** EXCERPT TO READ follows **

This is the league that keeps on giving. And taking away. And then giving back again. The league? The leagues: if every time they said that a win, a loss, a save or a miss was “half a league” it actually was, there would have been hundreds of them handed out by now. It’s hard to keep up, all those deciding moments still not deciding anything, so many turning points you no longer know which way you’re facing but you do know it looks familiar, everyone living to fight another day right to the last of them, so close now. So far away, too.
Simeone called the title race “fantastic”, even if he wasn’t going to watch it; “Hitchcockian,” El País would say. Every week it seems there is some twist, some what if, but this week was another step again, everything getting a bit silly now. It had already been billed as the week that would decide everything, the four contenders facing each other – first against third, second against fourth – with just two points between the top three, six between all of them, and three matches left. Now a single second would decide it, or so it seemed.
There were 13 minutes and three more games left but to the couple of hundred people inside Valdebebas and the millions who were watching from home, it felt like the entire season had come down to his. One decision, one shot, the fate of four teams in the hands of a single man. It was 1-1 between Madrid and Sevilla and there were two penalties. One at Madrid’s end, one at Sevilla’s. In the middle, standing at the VAR screen, it was down to Juan Martínez Munuera to decide which to give, who he was going to hand the title too.
Éder Militão had jumped to clear a Sevilla corner and the ball hit his outstretched arm, one photo making him look like Hamlet lamenting Yorick’s death. Martínez Munuera hadn’t seen it and Madrid broke, Sevilla suddenly exposed. Vinícius wriggled free on the edge of the area and set Karim Benzema running, all alone. From halfway he headed into the area, where Yassine Bono brought him down. Running up behind him, Martínez Munuera pointed to the spot. From one end and one penalty to the other in 15 seconds.

** End of EXCERPT TO READ **
** RECORDS SUPPLIED follows **

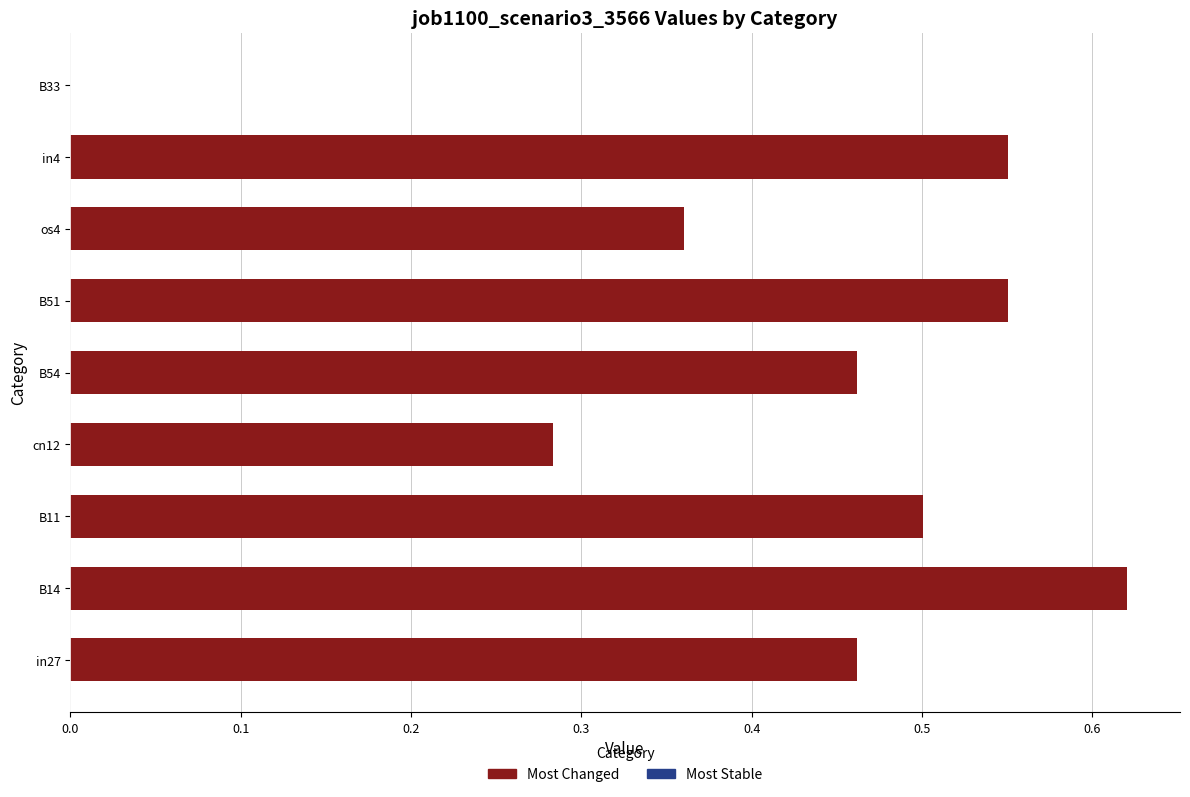

Are the bars grouped side by side (vs. stacked)?

No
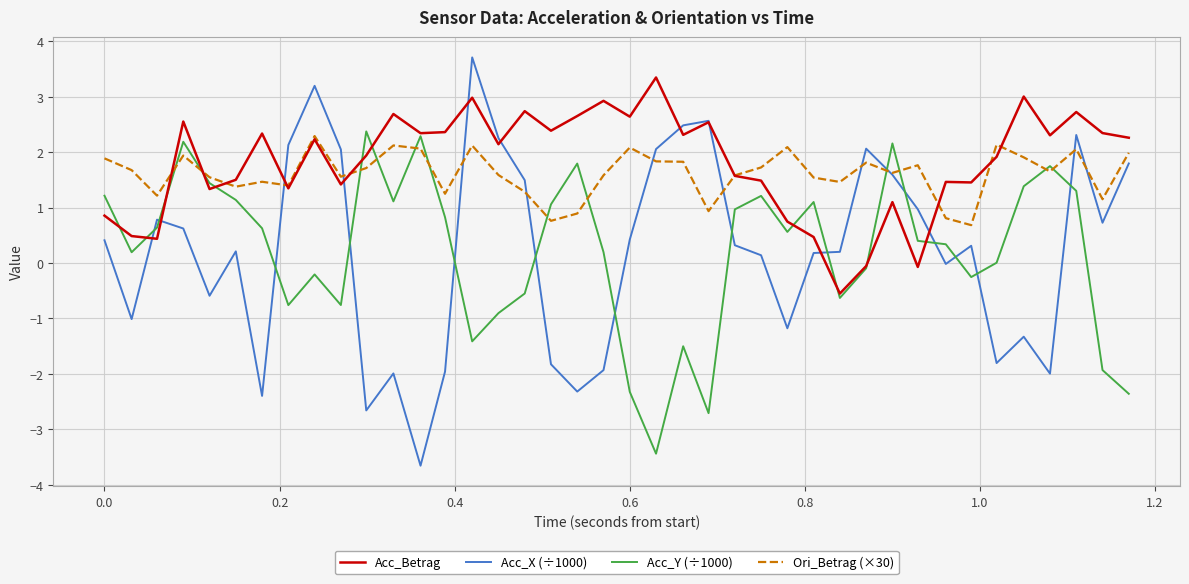

What is the smallest value displayed?

-3.7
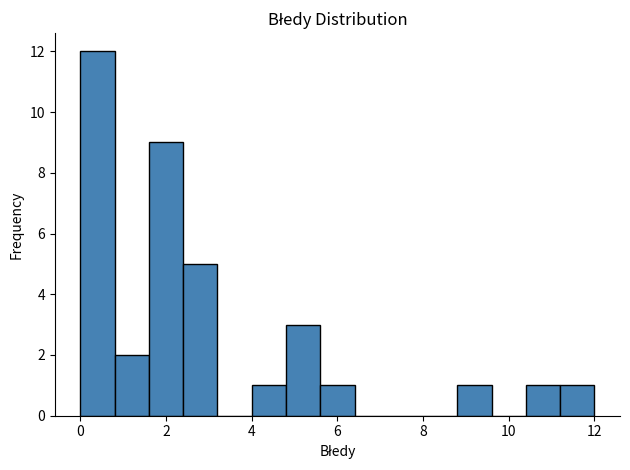

Reading left to right, list every bar in this chart as the range it spans on the x-axis followed by its height. The values are not printed on the chart, so give them approximately, as read against the axis.

0.0 to 0.8: 12
0.8 to 1.6: 2
1.6 to 2.4: 9
2.4 to 3.2: 5
3.2 to 4.0: 0
4.0 to 4.8: 1
4.8 to 5.6: 3
5.6 to 6.4: 1
6.4 to 7.2: 0
7.2 to 8.0: 0
8.0 to 8.8: 0
8.8 to 9.6: 1
9.6 to 10.4: 0
10.4 to 11.2: 1
11.2 to 12.0: 1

** End of RECORDS SUPPLIED **

APPLY WHAT YOU READ:
(1) Please say whether each statement agrees with the football excerpt, answering yes or no and quoting the deciding words: (a) Madrid and Sevilla were level at 1-1. (b) Martínez Munuera saw the ball hit Militão's arm. (c) Yassine Bono brought Benzema down in the area.
(2) Copy the stretch of the football excerpt from "Éder Militão had" through "in 15 seconds.", swapping "wriggled" for "slipped".

EXERCISE SOLUTIONS:
(1)
(a) Yes: "It was 1-1 between Madrid and Sevilla"
(b) No: "Martínez Munuera hadn’t seen it"
(c) Yes: "where Yassine Bono brought him down"

(2)
Éder Militão had jumped to clear a Sevilla corner and the ball hit his outstretched arm, one photo making him look like Hamlet lamenting Yorick’s death. Martínez Munuera hadn’t seen it and Madrid broke, Sevilla suddenly exposed. Vinícius slipped free on the edge of the area and set Karim Benzema running, all alone. From halfway he headed into the area, where Yassine Bono brought him down. Running up behind him, Martínez Munuera pointed to the spot. From one end and one penalty to the other in 15 seconds.